Sunday, Oct. 15 – Petra, Jordan

We arrived in Petra today and checked into our hotel. It is very modern and up to date. In other words, we can’t work anything.

The man who built this hotel started with nothing and then worked hard, saved and bought or built a small store. he hired people and gave them a way to make a living. He then worked some more and built this hotel and hired more people who then have money to put back into the local economy. What a concept. And remember, the Muslims don’t believe in loans or interest payments. So it may be even harder for them to get ahead.

“Islamic mortgages are considered halal mainly because they don’t involve the use of an interest-based loan. Traditional mortgages are widely believed to be haram, or forbidden.” So says Google. As with most things, there is some debate about these issues among those who practice this religion.

We took the short walk from our hotel to Petra this morning at 7:30.

We walked past the Petra Museum on our way down into the slot canyon that is the location of Petra. We have seen some slot canyons in the U.S. but this one is huge.

We spent nearly seven hours walking down, around and back out of this once lost treasure and wonderland.

The stone carvings of the facades and the main buildings with their columns and reliefs are amazing.

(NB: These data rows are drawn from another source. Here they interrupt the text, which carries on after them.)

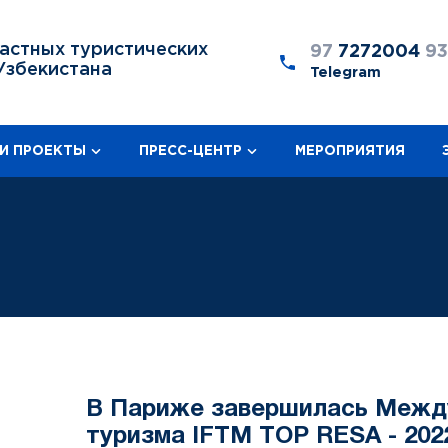
астных туристических
97
7272004
9
Узбекистана
Telegram
И ПРОЕКТЫ
ПРЕСС-ЦЕНТР
МЕРОПРИЯТИЯ
В Париже завершилась Межд
туризма IFTM TOP RESA - 202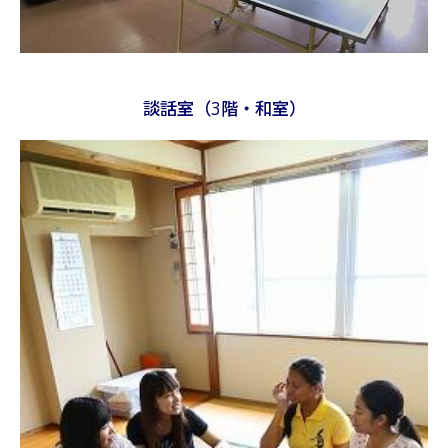
談話室（3階・和室）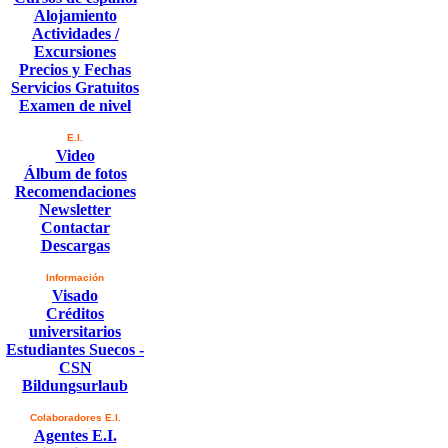
Alojamiento
Actividades /
Excursiones
Precios y Fechas
Servicios Gratuitos
Examen de nivel
E.I.
Video
Álbum de fotos
Recomendaciones
Newsletter
Contactar
Descargas
Información
Visado
Créditos
universitarios
Estudiantes Suecos -
CSN
Bildungsurlaub
Colaboradores E.I.
Agentes E.I.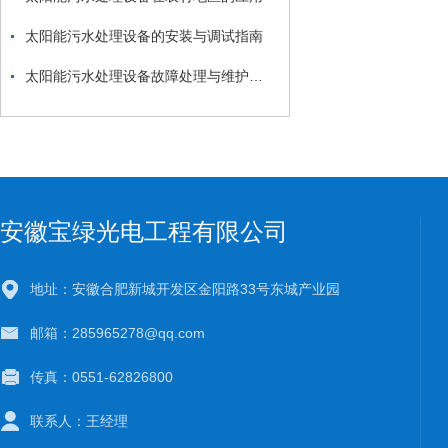
太阳能污水处理设备的安装与调试指南
太阳能污水处理设备故障处理与维护指南
安徽宝绿光电工程有限公司
地址：安徽合肥新城开发区金阳路33号东城产业园
邮箱：285965278@qq.com
传真：0551-62826800
联系人：王经理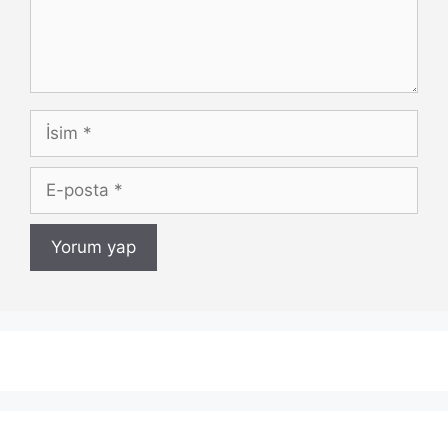
İsim
E-
posta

The Treasury Building is the building most of us are familiar with and it is amazing. Remember, there is still twelve or more feet of sand and dirt in front of it. There is simply not enough money to do more work there. Go to the right side near the front and look down the mesh covered shaft to see down to the base of the Treasury.

Time is taking its toll on these great works of colossal art so come sooner rather than later. In a thousand years it may not look as fresh as it does now.

The sandstone comes in a wide array of colors from tan to dark purple with most colors in between. We walked past many small and large carved facades. There were many very small carvings as well.

Whatever you think Petra is, you are wrong. It is much more than you can imagine and you must come to see it to understand the magnitude of these beautiful ruins.

By the way, many people still live in these caves. Sadly they depend on tourist trade and often don’t send their children to school.

Watch out for the golf carts and donkeys rushing by you. They will be there to take you back up and out if you need them. Try not to buy something, I dare you.

We had a fine lunch at the bottom of the path. The restaurant is owned by the same company that owned our hotel in Amman. The choices are almost endless with many fruits and a fine dessert bar.

We returned via the upper route which took us by the urn cave and others.

We met a nice woman here, named Laura, who we talked with for sometime. She lives in the caves up on the hill above her. She walks to work in her stand close by each day. Her had was done in henna and she spoke nearly perfiect English.

She is Bedouin and most all of them, she has a simple and difficult life.

She gave us a small gift as we took her photo.

There have always been more poor people than wealthy people on this earth. Such is life.

I believe in equal opportunity but to believe in equal outcome is nonsense. Few wish to take the chances that may bring one great wealth and prosperity. Not all of us are the same intellectually and of course some work harder than others. Luck plays a part in success as well. This will never change.

When one does succeed however, it is your duty to help those less fortunate than yourself. The rich create jobs, build factories, art museums, hospitals and more. The poor do not. That is just the way of the world, sadly.

And don’t forget the stock market and banking which make it possible in our western society to borrow money take chances to create new innovations and inventions.

I’m not a big fan of banks. They make it very difficult for the self employed person to borrow while at the same time we often make much better credit risks due to our work ethics and drive. I succeeded in spite of them.

Their service is awful for the most part now and they want us to pay for every service that we need while paying a return that is less than inflation. They want us to do all our banking over the internet and will fire their employees at the drop of a hat. I’m done.

I must add her that my wife is striking and many times if we are in Spain, Italy or the Middle East, she is often mistaken for a local. Her family roots lie in Iran and of course all of these people here are related from mixing over time.

I have to look closely to find her if she gets too far away from me. However, I can recognize her from behind as I am usually there, walking and keeping track of her. We have been married for forty years, so I am familiar with her geography.

Try to remember when traveling that everything that is different isn’t broken. It is just different.